O Papa João Paulo I, um beato próximo dos brasileiros

Luciani foi um homem de Deus e da Igreja, isto é, muito fiel ao seu Magistério vivo em união com o Santo Padre, o Papa.

Cardeal Orani João Tempesta, O. Cist. - Arcebispo Metropolitano de São Sebastião do Rio de Janeiro, RJ

Na manhã romana deste domingo, dia 4 de setembro de 2022 ocorreu a beatificação (passo anterior à canonização) do Servo de Deus Papa João Paulo I, conhecido, no mundo todo, apesar de ter permanecido apenas 33 dias na cátedra de Pedro, e ficou conhecido como “o Papa sorriso”. Destacou-se pela sua humildade, por seus discursos provocadores, no bom sentido do termo, e pela fidelidade ao Concílio Ecumênico Vaticano II (1962-65) do qual participou como bispo de Vittorio Veneto.

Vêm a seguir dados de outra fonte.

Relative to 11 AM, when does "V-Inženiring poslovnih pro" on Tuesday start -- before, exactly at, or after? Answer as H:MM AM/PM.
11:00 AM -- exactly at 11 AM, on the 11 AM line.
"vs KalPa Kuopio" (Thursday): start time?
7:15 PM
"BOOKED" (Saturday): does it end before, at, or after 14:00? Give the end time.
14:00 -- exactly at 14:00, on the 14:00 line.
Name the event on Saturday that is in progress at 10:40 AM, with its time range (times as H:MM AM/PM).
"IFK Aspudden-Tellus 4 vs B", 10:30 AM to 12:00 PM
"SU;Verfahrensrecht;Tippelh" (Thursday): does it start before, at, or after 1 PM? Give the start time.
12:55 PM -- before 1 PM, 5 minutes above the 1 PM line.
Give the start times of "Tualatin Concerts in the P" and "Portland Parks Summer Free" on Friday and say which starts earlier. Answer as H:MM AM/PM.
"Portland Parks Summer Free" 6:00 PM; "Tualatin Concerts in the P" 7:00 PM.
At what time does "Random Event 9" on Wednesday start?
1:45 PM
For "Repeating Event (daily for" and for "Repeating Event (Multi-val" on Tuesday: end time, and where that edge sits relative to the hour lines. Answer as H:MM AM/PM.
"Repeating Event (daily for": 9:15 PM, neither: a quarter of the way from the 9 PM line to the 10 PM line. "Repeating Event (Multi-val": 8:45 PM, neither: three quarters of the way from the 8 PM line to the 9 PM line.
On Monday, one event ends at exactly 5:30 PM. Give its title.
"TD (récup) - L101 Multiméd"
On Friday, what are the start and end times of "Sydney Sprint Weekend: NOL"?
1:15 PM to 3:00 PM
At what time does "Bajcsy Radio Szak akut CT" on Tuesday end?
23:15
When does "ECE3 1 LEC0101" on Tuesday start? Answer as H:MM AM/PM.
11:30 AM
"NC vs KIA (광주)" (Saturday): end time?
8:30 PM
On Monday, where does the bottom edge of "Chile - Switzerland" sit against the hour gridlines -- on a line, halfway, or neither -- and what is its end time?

Nascido, em 17 de outubro de 1912, em Forno di Canale (hoje Canale d’Agordo), na província de Belluno, no norte da Itália, o futuro Papa recebeu o nome de Albino Luciani. De família simples, seu pai – Giovanni – era um operário socialista que, ao autorizar o filho a entrar para o seminário a fim de se tornar padre, lhe escreveu: “Espero que quando você for padre, fique ao lado dos pobres, porque Cristo estava ao lado deles”. O menino guardou essa recomendação paterna e procurou vivê-la com ardor. Tanto que ao ser eleito bispo, em 1958, escolheu para o brasão episcopal a palavra “Humilitas” (Humildade).

Voltando um pouco no tempo, devemos lembrar que Albino Luciani, após os estudos de Filosofia e Teologia, foi ordenado sacerdote, em 1935, com dispensa da Santa Sé, pois tinha apenas 23 anos. Enquanto padre procurou atender bem o povo que lhe fora confiado, passando, inclusive, horas a fio no confessionário. Ajudou, assim, muitas pessoas na volta para Deus por meio do sacramento da Penitência. Dedicou-se, com afinco, aos pobres que o procuravam ou que ele mesmo encontrava pelas ruas da cidade.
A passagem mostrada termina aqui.